For most Windows developers!
Every time a Windows developer wants to use Boost for the first time he hits
the wall with his head when he realize that he must use something else than
solution/project files. And in this case it is not even make (or nmake) that
needs to be run, but something called bjam, which he probably have never heard

> > The downside is that for Boost library developers on multiple
> > platforms it's harder because instead of having to understand one
> > system, you have to deal with different build systems. And it also
> > complicates packaging because you either deliver all the makefiles
> > for every platform, make the user generate them, or have platform
> > specific distributions.

Yes, this must be a huge downside for the Boost library developers!
I guess that this is the key point for sticking with BB?
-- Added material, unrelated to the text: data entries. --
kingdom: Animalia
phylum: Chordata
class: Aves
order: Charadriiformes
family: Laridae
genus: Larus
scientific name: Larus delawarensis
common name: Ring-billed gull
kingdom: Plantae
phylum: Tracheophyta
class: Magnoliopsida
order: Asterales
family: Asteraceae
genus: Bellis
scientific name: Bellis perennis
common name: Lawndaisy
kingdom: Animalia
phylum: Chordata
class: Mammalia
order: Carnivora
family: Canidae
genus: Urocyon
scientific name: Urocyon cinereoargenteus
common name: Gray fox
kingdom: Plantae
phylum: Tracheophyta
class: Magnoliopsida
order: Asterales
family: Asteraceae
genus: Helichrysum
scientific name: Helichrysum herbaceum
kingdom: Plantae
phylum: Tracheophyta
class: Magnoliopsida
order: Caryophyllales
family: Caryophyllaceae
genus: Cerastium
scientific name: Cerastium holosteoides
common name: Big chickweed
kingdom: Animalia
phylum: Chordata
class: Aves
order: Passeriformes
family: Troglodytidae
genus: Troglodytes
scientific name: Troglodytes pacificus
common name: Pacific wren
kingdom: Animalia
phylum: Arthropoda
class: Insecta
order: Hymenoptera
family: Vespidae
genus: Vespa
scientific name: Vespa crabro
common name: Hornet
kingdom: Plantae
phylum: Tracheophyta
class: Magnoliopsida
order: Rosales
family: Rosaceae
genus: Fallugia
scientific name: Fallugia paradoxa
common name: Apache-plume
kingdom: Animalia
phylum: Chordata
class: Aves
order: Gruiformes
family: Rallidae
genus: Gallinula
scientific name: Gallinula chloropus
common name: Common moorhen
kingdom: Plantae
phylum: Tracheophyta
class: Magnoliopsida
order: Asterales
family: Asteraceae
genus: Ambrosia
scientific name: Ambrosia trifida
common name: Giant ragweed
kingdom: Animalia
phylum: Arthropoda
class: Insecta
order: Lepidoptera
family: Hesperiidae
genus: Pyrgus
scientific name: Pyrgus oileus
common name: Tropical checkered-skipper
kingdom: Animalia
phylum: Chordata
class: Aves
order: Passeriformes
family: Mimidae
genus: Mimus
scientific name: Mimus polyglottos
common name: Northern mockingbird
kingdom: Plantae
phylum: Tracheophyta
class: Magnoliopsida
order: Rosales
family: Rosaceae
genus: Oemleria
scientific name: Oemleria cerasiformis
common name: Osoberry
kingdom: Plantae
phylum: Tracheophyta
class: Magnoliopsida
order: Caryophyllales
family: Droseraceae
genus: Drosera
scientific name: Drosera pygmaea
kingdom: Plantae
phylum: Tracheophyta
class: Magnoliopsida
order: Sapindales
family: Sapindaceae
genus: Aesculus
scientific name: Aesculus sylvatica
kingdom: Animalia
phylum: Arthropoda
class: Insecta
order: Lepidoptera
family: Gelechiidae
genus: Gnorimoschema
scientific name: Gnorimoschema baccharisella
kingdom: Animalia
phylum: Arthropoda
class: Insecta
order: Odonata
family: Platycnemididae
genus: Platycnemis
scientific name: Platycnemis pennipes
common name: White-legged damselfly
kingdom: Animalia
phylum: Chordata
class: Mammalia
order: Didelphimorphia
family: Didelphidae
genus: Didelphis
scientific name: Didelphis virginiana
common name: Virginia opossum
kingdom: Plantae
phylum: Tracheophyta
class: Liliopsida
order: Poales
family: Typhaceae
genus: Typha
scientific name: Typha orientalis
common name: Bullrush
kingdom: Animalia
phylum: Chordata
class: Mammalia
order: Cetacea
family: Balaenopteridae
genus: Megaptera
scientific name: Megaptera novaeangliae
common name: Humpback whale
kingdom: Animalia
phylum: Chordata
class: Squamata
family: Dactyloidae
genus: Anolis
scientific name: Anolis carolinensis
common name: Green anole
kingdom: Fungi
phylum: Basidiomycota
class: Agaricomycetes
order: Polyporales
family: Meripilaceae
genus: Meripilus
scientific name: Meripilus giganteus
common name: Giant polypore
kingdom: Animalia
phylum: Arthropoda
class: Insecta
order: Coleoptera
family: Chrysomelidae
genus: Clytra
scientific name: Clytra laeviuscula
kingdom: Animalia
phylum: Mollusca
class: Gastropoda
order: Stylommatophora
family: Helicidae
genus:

But what is most important; to make users of the Boost libraries happier by
providing Boost in a format that they can use directly without banging their
heads, or to make the library developers' life happier?
On this list, I think the answer is obvious ;-)

> > But if you want to run the debugger on
> > Windows, there's no substitute for having a native project file.
> Sure there is! I run my Boost tests with
> bjam ... --debugger="devenv /debugexe"
> and it launches the test inside the Visual Studio debugger.

This is nice! But a Windows developer new to BB, who has not bothered to RTFM,
would not know this. But even if you are not new to BB, as in Jeff's case, you
may not know this...

> > MPC is heavily used for both open source and industrial C++ projects
> > on more platforms/compilers than Boost currently supports. It's
> > what I use for my own personal projects and I've also used it
> > successfully on large industrial C++ projects. MPC could be a very
> > different direction for Boost. Kevin didn't try to sell it as a
> > replacement for bjam, only as an augmentation, but I believe we
> > could adopt MPC and dump Boost.Build.

This would be great for me as a Boost library end-user!

> > But even after saying all that, I seriously doubt we can consider
> > going away from Boost.Build.

Yes, it is way easier for Boost library developers to stick with BB. I
understand this.
But again, since there obviously is an interest in "selling" Boost (I'm
thinking about the new web page style among other things) a switch from BB to
platform specific distributions would IMHO certainly help selling Boost!